Pharmacokinetic simulations to explore dissolution criteria of BCS I and III biowaivers with and without MDR-1 efflux transporter

Abstract

In this study, a pharmacokinetic simulation model was used to explore the dissolution acceptance criteria for BCS I and III biowaivers and to examine the risk of MDR-1 efflux transporter on bioequivalence of substrates. The compartmental absorption and transit (CAT) model with one- or two systemic compartments was used. The parameter values used in the simulations were based on the pharmacokinetics of existing 70 BCS I and III drugs.
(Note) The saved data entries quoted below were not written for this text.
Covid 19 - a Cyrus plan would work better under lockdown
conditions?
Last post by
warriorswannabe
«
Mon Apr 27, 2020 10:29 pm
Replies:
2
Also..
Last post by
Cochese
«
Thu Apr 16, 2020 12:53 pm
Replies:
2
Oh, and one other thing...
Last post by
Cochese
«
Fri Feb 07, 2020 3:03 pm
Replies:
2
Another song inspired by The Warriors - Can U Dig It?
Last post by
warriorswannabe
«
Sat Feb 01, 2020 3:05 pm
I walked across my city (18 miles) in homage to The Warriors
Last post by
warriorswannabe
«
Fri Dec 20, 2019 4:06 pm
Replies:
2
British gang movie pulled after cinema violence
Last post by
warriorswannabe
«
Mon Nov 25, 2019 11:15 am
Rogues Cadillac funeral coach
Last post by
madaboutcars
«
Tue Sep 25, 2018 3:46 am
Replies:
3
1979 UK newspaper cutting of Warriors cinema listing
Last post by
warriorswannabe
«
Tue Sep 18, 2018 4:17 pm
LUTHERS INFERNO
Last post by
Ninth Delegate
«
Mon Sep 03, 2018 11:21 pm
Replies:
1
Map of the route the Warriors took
Based on the simulations BCS I drug products with Tmax of >0.9h, both dissolution criteria “very rapid” and “rapid and similar” were acceptable. For rapidly absorbed and distributed BCS I drug products with Tmax of 0.6–0.9h, the dissolution criterion “very rapid” is preferred. If Tmax is less than 0.6h there is a risk of bioinequivalence for the BCS I drug products regardless of the dissolution criteria. Based on the simulations, all BCS III drug products were good biowaiver candidates with both dissolution criteria. Almost all the BCS III drug products (>89%) and many BCS I products (9–57%) showed risks of bioinequivalence, if an excipient in either product inhibits MDR1-efflux transport of the drug. To eliminate these risks excipients with prior use in bioequivalent products should be used for MDR-1 efflux substrates.